Le troisième couple russe en lice, Evdokimova/Bazin, est très... russe. Tenue, glisse, chorégraphie, même sans entendre leur nom, on saurait d'où ils viennent dès les premières secondes. Et ce n'est pas péjoratif. Leur danse libre est ciselée, délicate, leur fluidité est exemplaire. Sans parler de leurs excellentes bases techniques. Les musiques choisies - "Nocturne", de Secret Garden, qui a remporté l'Eurovision en 1995,  et "Sarabande Suite" de Globus, groupe de studio spécialisé dans les bandes originales orchestrales épiques - ne vont pas révolutionner l'histoire du patinage.  Mais elles ont juste ce qu'il faut de  sucre romantico-lyrique pour que l'ensemble évoque un traditionnel conte de fées avec prince et princesse.

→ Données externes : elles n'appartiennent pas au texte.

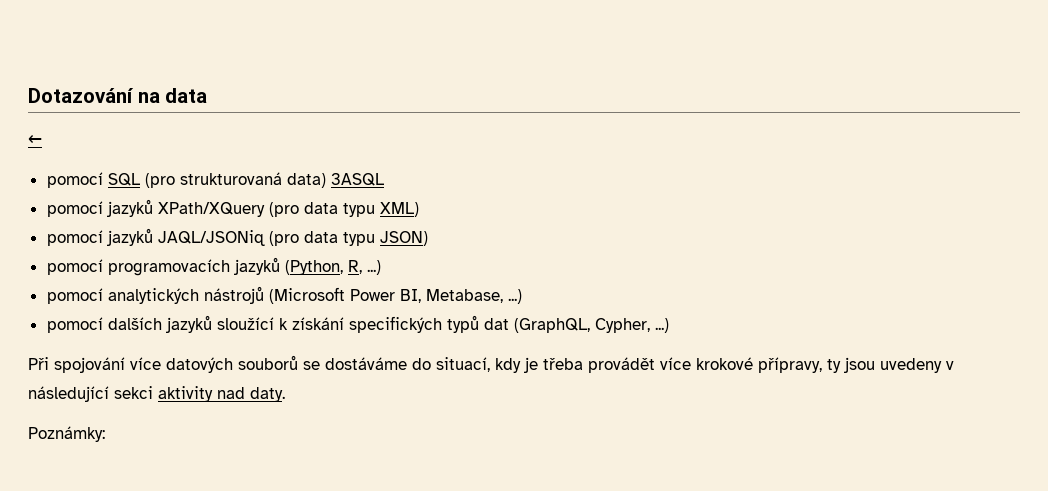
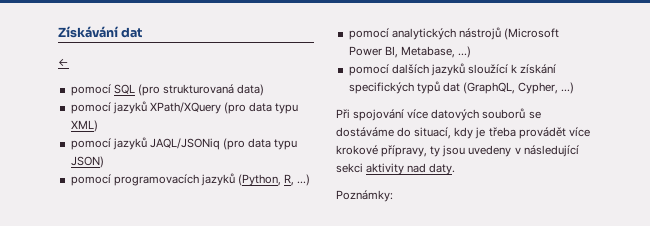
[28,88,208,103] Dotazování na data -> [58,26,143,38] Získávání dat
[330,173,384,186] 3ASQL -> (265, 90) none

Peut-être le couple de Togliatti (qui, comme son nom ne l'indique pas, est une ville sur la Volga dans la région de Samara) mériterait-il des notes plus élevées aussi bien en grades d'exécution qu'en PCS. Ils sont à Minsk, si j'ose dire, en lieu et place de Zahorski/Guerreiro qui ont massacré leur championnat national (7èmes...). Si l'on y perd en terme de personnalités et d'interprétation, il n'y a rien à jeter côté patinage. 108.97 points leur permettent d'être 8èmes aujourd'hui, et 9èmes (175.62) du classement final (ils étaient 11èmes de la danse rythmique). 

 

Adelina Galyavieva et Louis Thauron continuent leur bonhomme de chemin avec "Amélie Poulain" et toujours la même fraîcheur, le même enthousiasme. Ils s'offrent même le luxe de doubler Marie-Jade Lauriault et Romain Le Gac au classement de la danse libre avec 0.05 points d'avance et un score de 103.40. Ils terminent 12èmes du classement général ( 168.02), ce qui est un résultat brillant pour une première participation et un couple associé depuis aussi peu de temps. Marie-Jade et Romain sont donc 11èmes du libre (103.35) et 10èmes européens (172.33).